Saturday, January 7, 2017

A Window

My day today has thus far looked an awful lot like yesterday. Last night I sent Joanna a text saying, in effect, “I don’t think I’m sick but I feel like I’m fighting something off. Just so you know.”
Her response was that she’d call out today. I do not blame her. It is important to keep the little ones healthy and while I was really looking forward to having Maddie today, I would not want to be guilty of inadvertently passing something on to her.
Look at this! I decided this poor spider needed to be transplanted not realizing it was in a pot in a pot.

I didn’t get up as early today. Just before six rather than sometime between four and five. I still didn’t sleep as well as I’d’ve liked and although the idea of staying in bed was nice in some ways, in others it was not.
This is what it looked like inside the pot inside the pot. I had to tear the roots that were between the pots off. Poor thing.

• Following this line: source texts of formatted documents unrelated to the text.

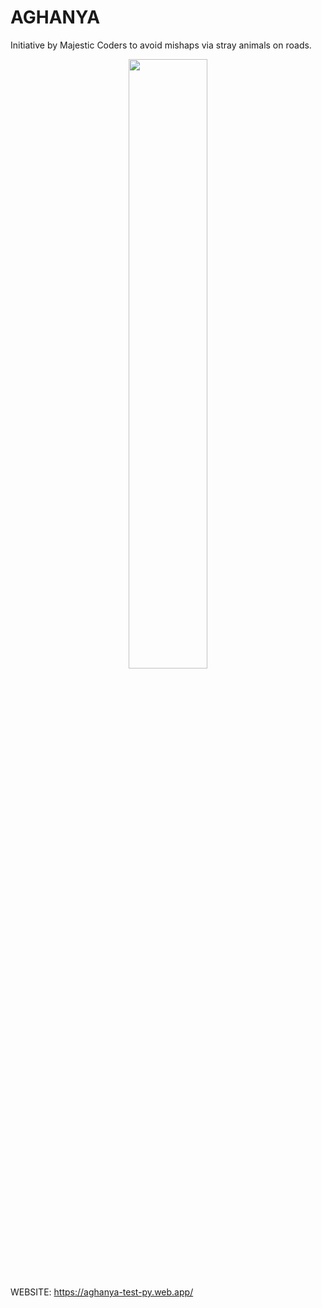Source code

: # AGHANYA
Initiative by Majestic Coders to avoid mishaps via stray animals on roads.

<p align="center" width="100%">
    <img width="50%" src="https://user-images.githubusercontent.com/47329072/120858418-62535600-c5a0-11eb-8ce3-256b484d45cd.gif">

WEBSITE: https://aghanya-test-py.web.app/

I’ve had two cups of tea and one of hot chocolate. The two cups of tea are the same as the first two from yesterday. The hot chocolate has habanero in it. The goats are fed and watered and Zoey is milked. Not only did Joseph have tea this morning, so did Amena and Tyler (who spent the night). They all and Seth had breakfast. I’ve folded three or four loads of laundry and washed two. One is in the drier, the other is waiting. I’ve washed dishes although there are a few more dirty now.
I was thinking about using the square red pot but decided the big black one would be better.

All I really want to do is knit and work on paperwork but if I sit, I feel like I’m freezing. If I’m up moving around, I feel fine. I know it is cold in the house but still…
Maybe I should make bread. The only problem is that all the kinds I really want to make require starting a sponge or starter the night before.
I think it's much happier now. What do you think? This was on September 29, by the way.

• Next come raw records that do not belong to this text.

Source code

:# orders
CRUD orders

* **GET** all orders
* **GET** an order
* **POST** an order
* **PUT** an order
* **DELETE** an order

Maybe I should take a shower. That will warm me up a bit. The only problem with that is that Amena needs a ride to work in ten or fifteen minutes. When I get back from that, I probably will take one.
No matter what happens, there are always lots of things to do. Always lots of things to do that I don’t really want to. Always lots of things that I do want to do. Never enough time for everything.

Right now I’m drinking hot chocolate and thinking about the many things to do. And wondering about things. Life surely is interesting, isn’t it?